*THE PROBLEM*
Could you rewrite the rows below as a JSON list of strings, one string per line, with blank lines dropped and the pictures left out?

*EXTRACTED RECORDS*
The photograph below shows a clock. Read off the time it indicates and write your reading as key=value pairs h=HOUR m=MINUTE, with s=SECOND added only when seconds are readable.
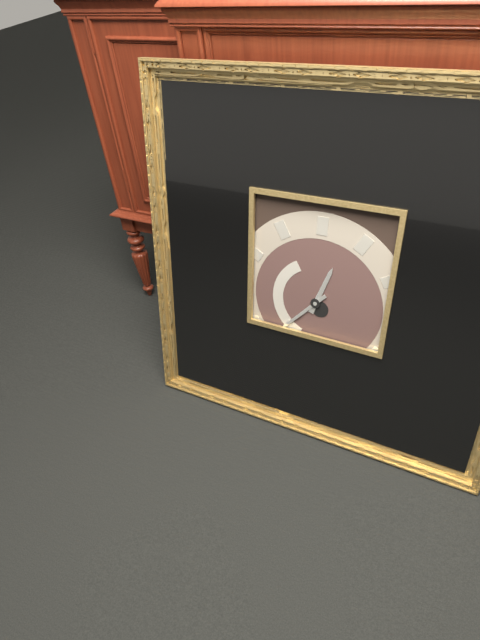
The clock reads h=12 m=37
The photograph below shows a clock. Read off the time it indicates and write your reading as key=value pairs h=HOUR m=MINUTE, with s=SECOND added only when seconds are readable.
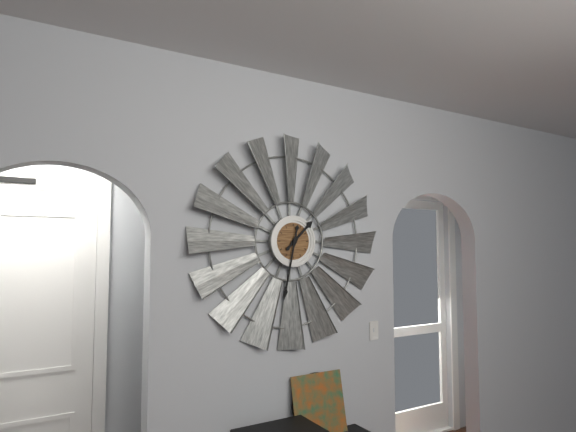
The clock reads h=1 m=32
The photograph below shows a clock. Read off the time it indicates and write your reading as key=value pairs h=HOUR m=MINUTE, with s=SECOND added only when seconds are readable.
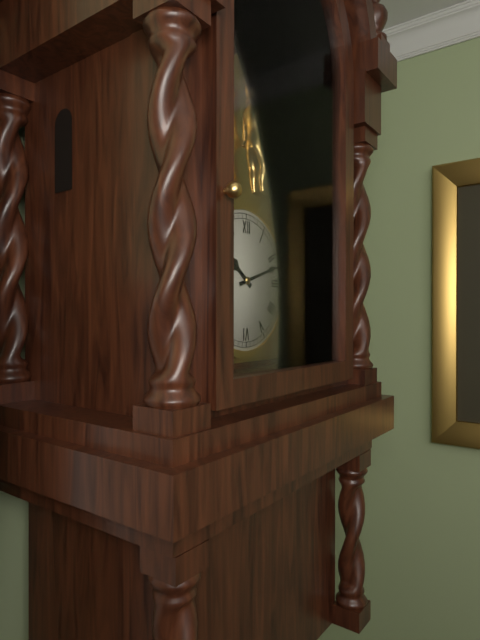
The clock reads h=10 m=12
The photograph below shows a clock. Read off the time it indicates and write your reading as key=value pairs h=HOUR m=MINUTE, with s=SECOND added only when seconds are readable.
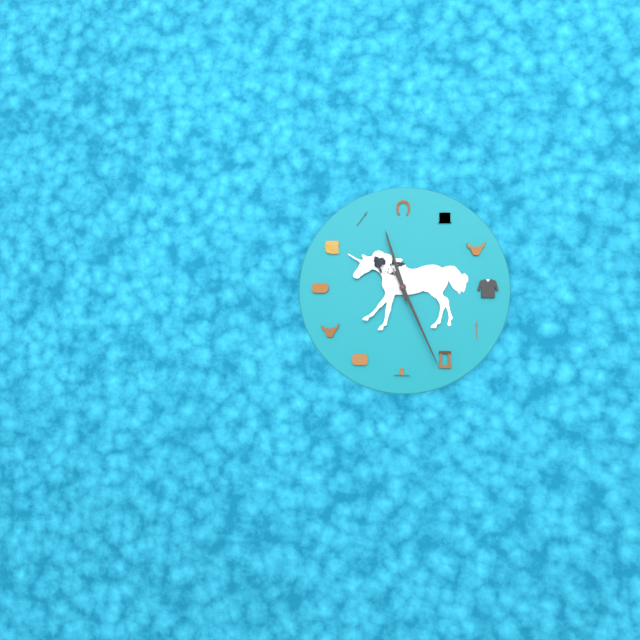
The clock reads h=11 m=26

*FINISHED ANSWER*
[
  "The photograph below shows a clock. Read off the time it indicates and write your reading as key=value pairs h=HOUR m=MINUTE, with s=SECOND added only when seconds are readable.",
  "The clock reads h=12 m=37",
  "The photograph below shows a clock. Read off the time it indicates and write your reading as key=value pairs h=HOUR m=MINUTE, with s=SECOND added only when seconds are readable.",
  "The clock reads h=1 m=32",
  "The photograph below shows a clock. Read off the time it indicates and write your reading as key=value pairs h=HOUR m=MINUTE, with s=SECOND added only when seconds are readable.",
  "The clock reads h=10 m=12",
  "The photograph below shows a clock. Read off the time it indicates and write your reading as key=value pairs h=HOUR m=MINUTE, with s=SECOND added only when seconds are readable.",
  "The clock reads h=11 m=26"
]